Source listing
________

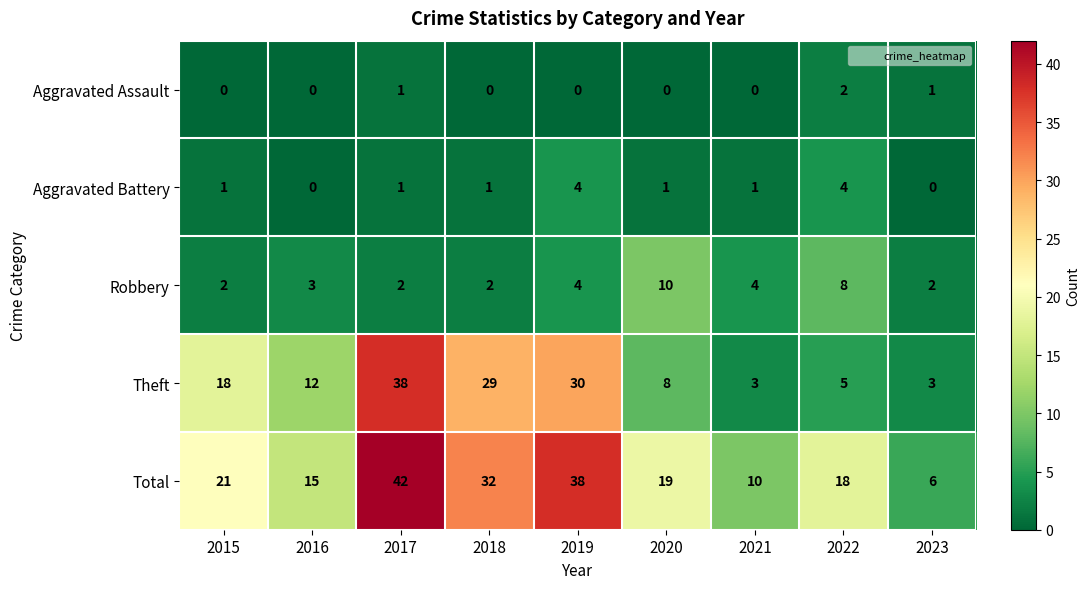

The Total series shows 15 at 2021. True or false?

False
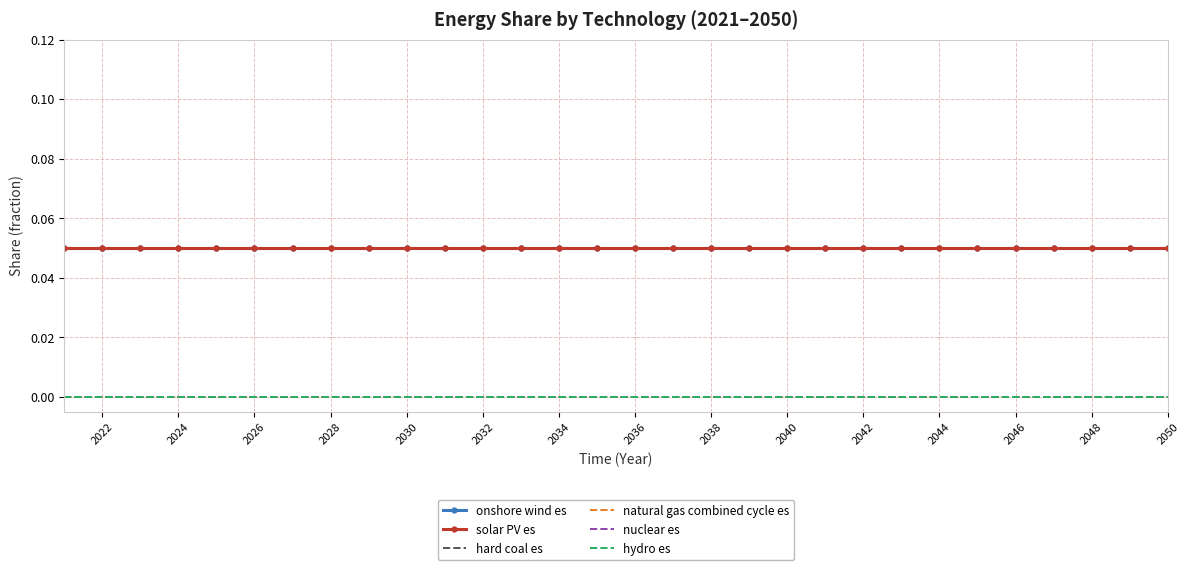

Reading left to right, extract all data points from this chart.

onshore wind es: 0.1	0.1	0.1	0.1	0.1	0.1	0.1	0.1	0.1	0.1	0.1	0.1	0.1	0.1	0.1	0.1	0.1	0.1	0.1	0.1	0.1	0.1	0.1	0.1	0.1	0.1	0.1	0.1	0.1	0.1
solar PV es: 0.1	0.1	0.1	0.1	0.1	0.1	0.1	0.1	0.1	0.1	0.1	0.1	0.1	0.1	0.1	0.1	0.1	0.1	0.1	0.1	0.1	0.1	0.1	0.1	0.1	0.1	0.1	0.1	0.1	0.1
hard coal es: 0.0	0.0	0.0	0.0	0.0	0.0	0.0	0.0	0.0	0.0	0.0	0.0	0.0	0.0	0.0	0.0	0.0	0.0	0.0	0.0	0.0	0.0	0.0	0.0	0.0	0.0	0.0	0.0	0.0	0.0
natural gas combined cycle es: 0.0	0.0	0.0	0.0	0.0	0.0	0.0	0.0	0.0	0.0	0.0	0.0	0.0	0.0	0.0	0.0	0.0	0.0	0.0	0.0	0.0	0.0	0.0	0.0	0.0	0.0	0.0	0.0	0.0	0.0
nuclear es: 0.0	0.0	0.0	0.0	0.0	0.0	0.0	0.0	0.0	0.0	0.0	0.0	0.0	0.0	0.0	0.0	0.0	0.0	0.0	0.0	0.0	0.0	0.0	0.0	0.0	0.0	0.0	0.0	0.0	0.0
hydro es: 0.0	0.0	0.0	0.0	0.0	0.0	0.0	0.0	0.0	0.0	0.0	0.0	0.0	0.0	0.0	0.0	0.0	0.0	0.0	0.0	0.0	0.0	0.0	0.0	0.0	0.0	0.0	0.0	0.0	0.0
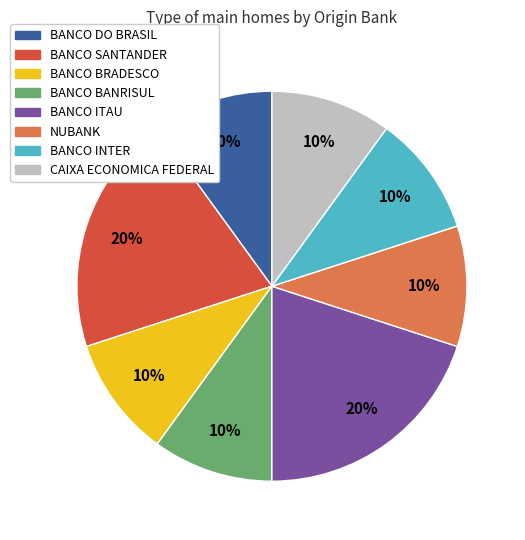

Between BANCO SANTANDER and BANCO INTER, which is larger?

BANCO SANTANDER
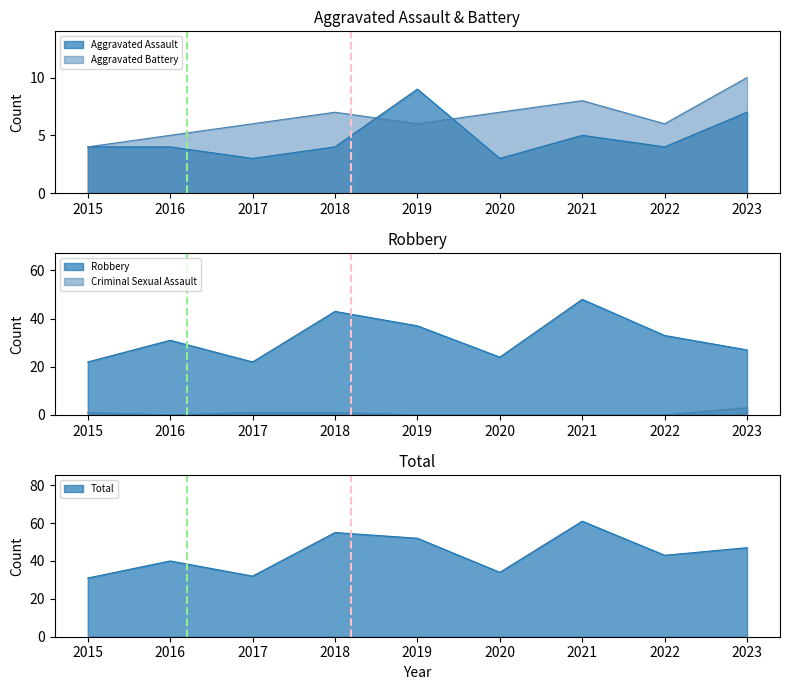

In Total, how many points are lower than both neighbors (excluding endpoints)?

3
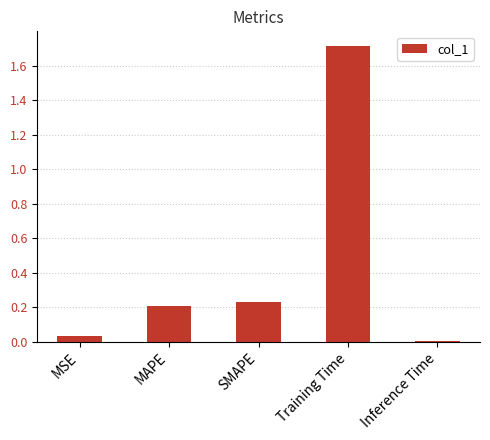

List the labels in order of value, smallest first.

Inference Time, MSE, MAPE, SMAPE, Training Time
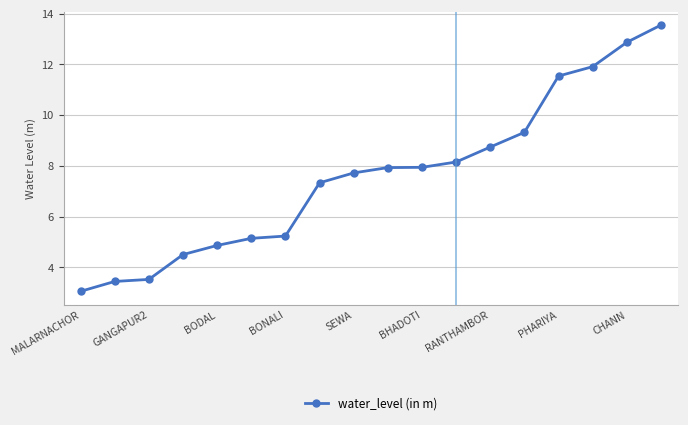

What is the value of the 9th point from the left?

7.7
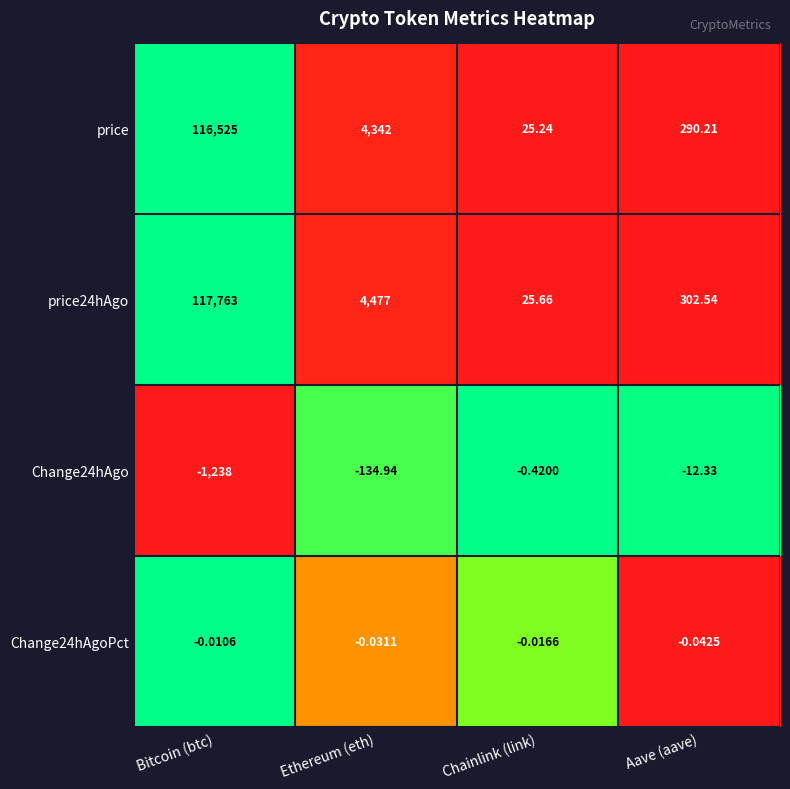

How many series are shown in this chart?

4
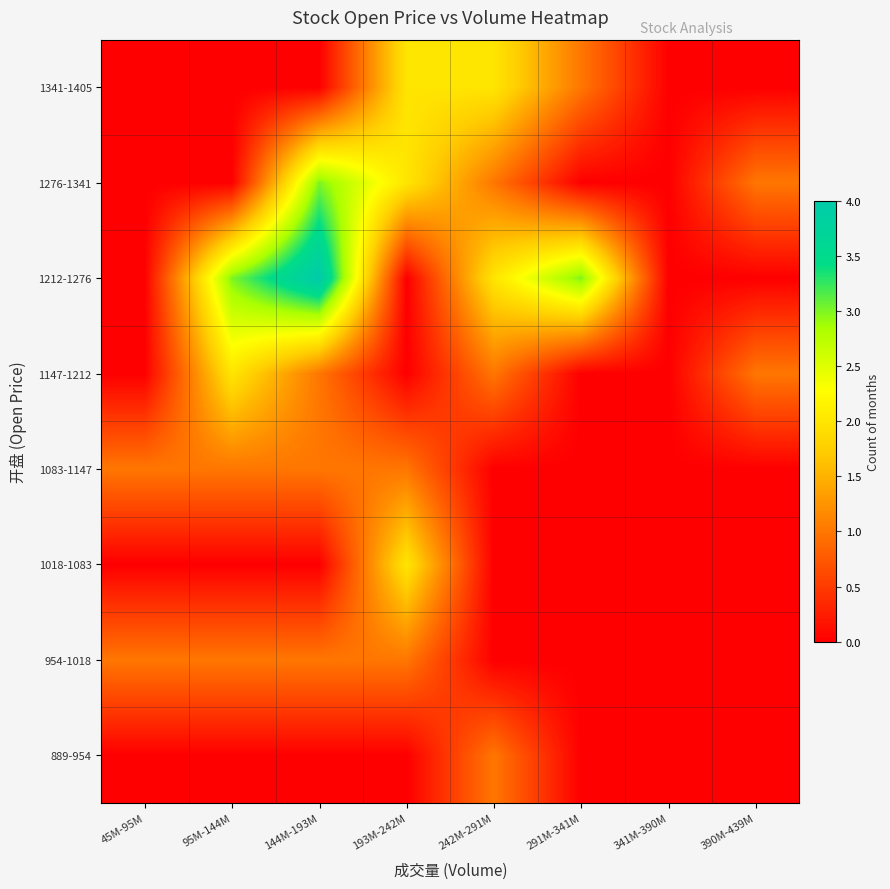

Reading right to left, list all the values displayed in this chart.

889-954: 390M-439M=0	341M-390M=0	291M-341M=0	242M-291M=1	193M-242M=0	144M-193M=0	95M-144M=0	45M-95M=0
954-1018: 390M-439M=0	341M-390M=0	291M-341M=0	242M-291M=0	193M-242M=1	144M-193M=1	95M-144M=1	45M-95M=1
1018-1083: 390M-439M=0	341M-390M=0	291M-341M=0	242M-291M=0	193M-242M=2	144M-193M=0	95M-144M=0	45M-95M=0
1083-1147: 390M-439M=0	341M-390M=0	291M-341M=0	242M-291M=0	193M-242M=1	144M-193M=1	95M-144M=1	45M-95M=1
1147-1212: 390M-439M=1	341M-390M=0	291M-341M=0	242M-291M=1	193M-242M=0	144M-193M=1	95M-144M=2	45M-95M=0
1212-1276: 390M-439M=0	341M-390M=0	291M-341M=3	242M-291M=2	193M-242M=0	144M-193M=4	95M-144M=3	45M-95M=0
1276-1341: 390M-439M=1	341M-390M=0	291M-341M=0	242M-291M=1	193M-242M=2	144M-193M=3	95M-144M=0	45M-95M=0
1341-1405: 390M-439M=0	341M-390M=0	291M-341M=1	242M-291M=2	193M-242M=2	144M-193M=0	95M-144M=0	45M-95M=0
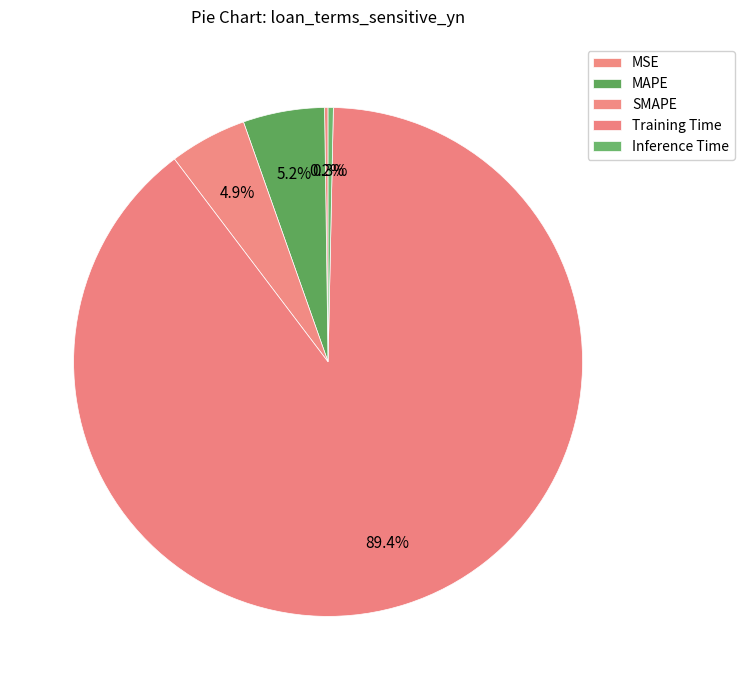

How many slices are in this pie chart?

5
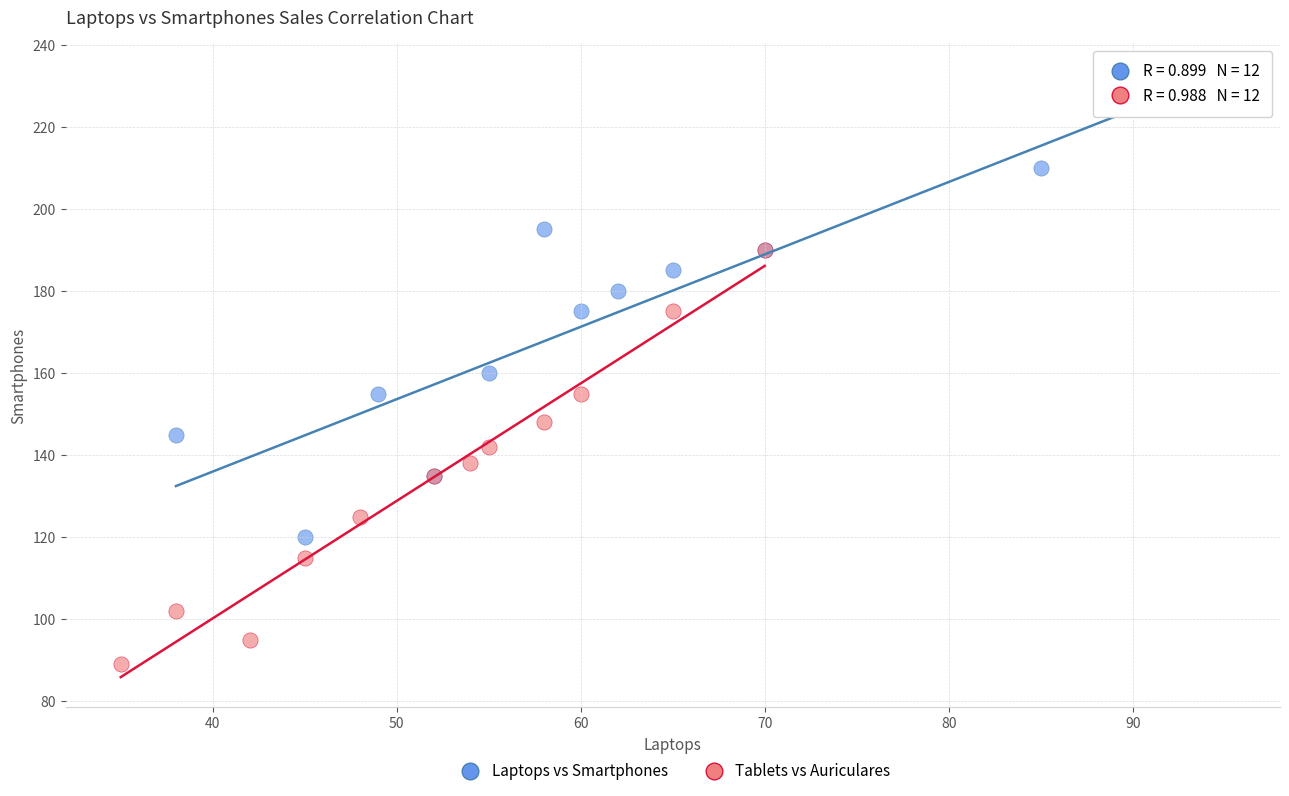

Which series reaches the maximum Y coordinate?

Laptops vs Smartphones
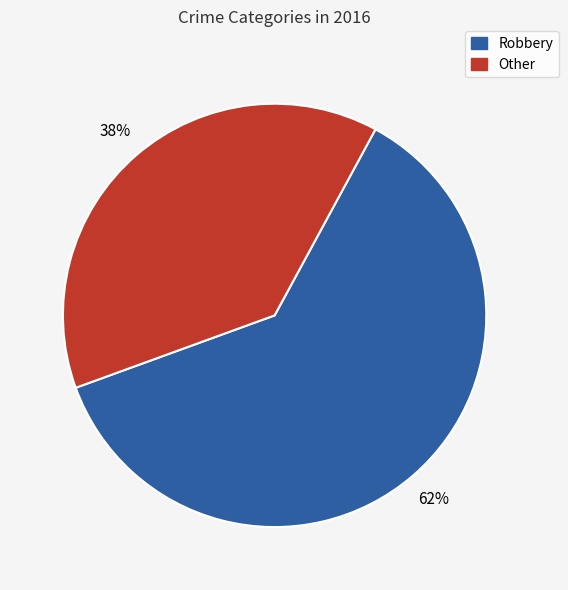

To the nearest percent, what is the average slice percentage?

50%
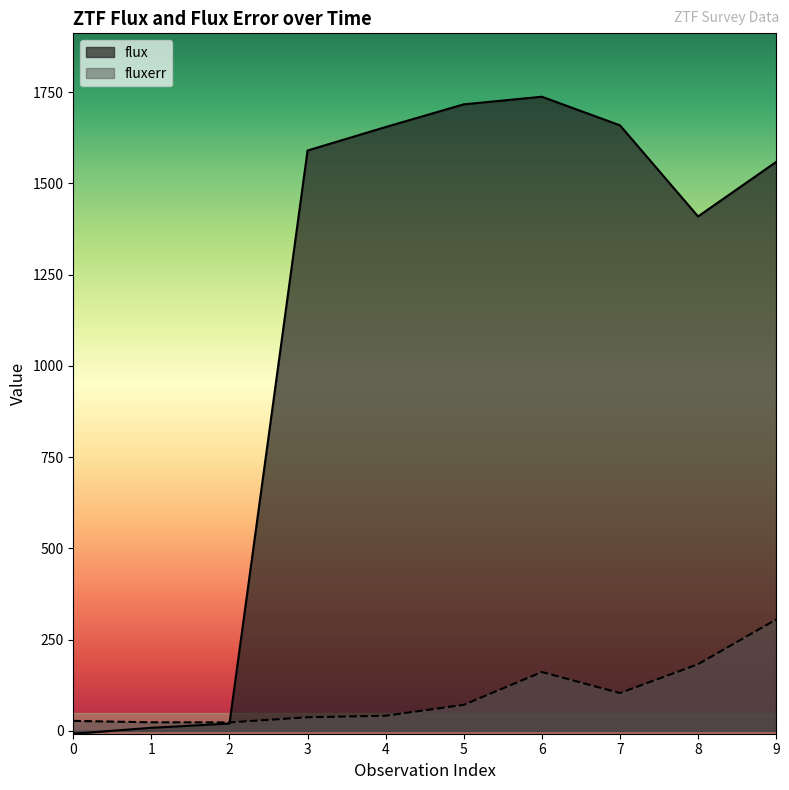

Reading right to left, what are all the values shown in this chart?

flux: 9=1558.9	8=1409.6	7=1659.4	6=1737.7	5=1716.9	4=1654.7	3=1590.3	2=19.9	1=8.2	0=-8.0
fluxerr: 9=305.1	8=182.5	7=103.5	6=161.1	5=71.2	4=41.3	3=37.2	2=23.0	1=23.3	0=27.2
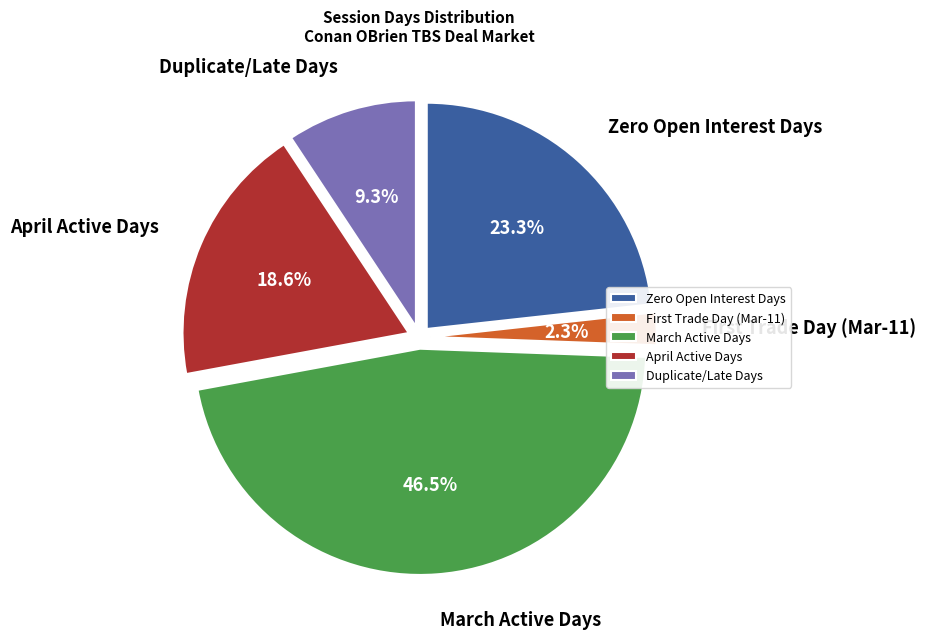

Do Zero Open Interest Days and March Active Days together represent more than half of the pie?

Yes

________

▶ [REQUIRED WORK]
Which lines of the listing contain the string "values"? Copy out each one, treating uppercase and lowercase as different.

▶ [WRITTEN RESPONSE]
Reading right to left, list all the values displayed in this chart.
Reading right to left, what are all the values shown in this chart?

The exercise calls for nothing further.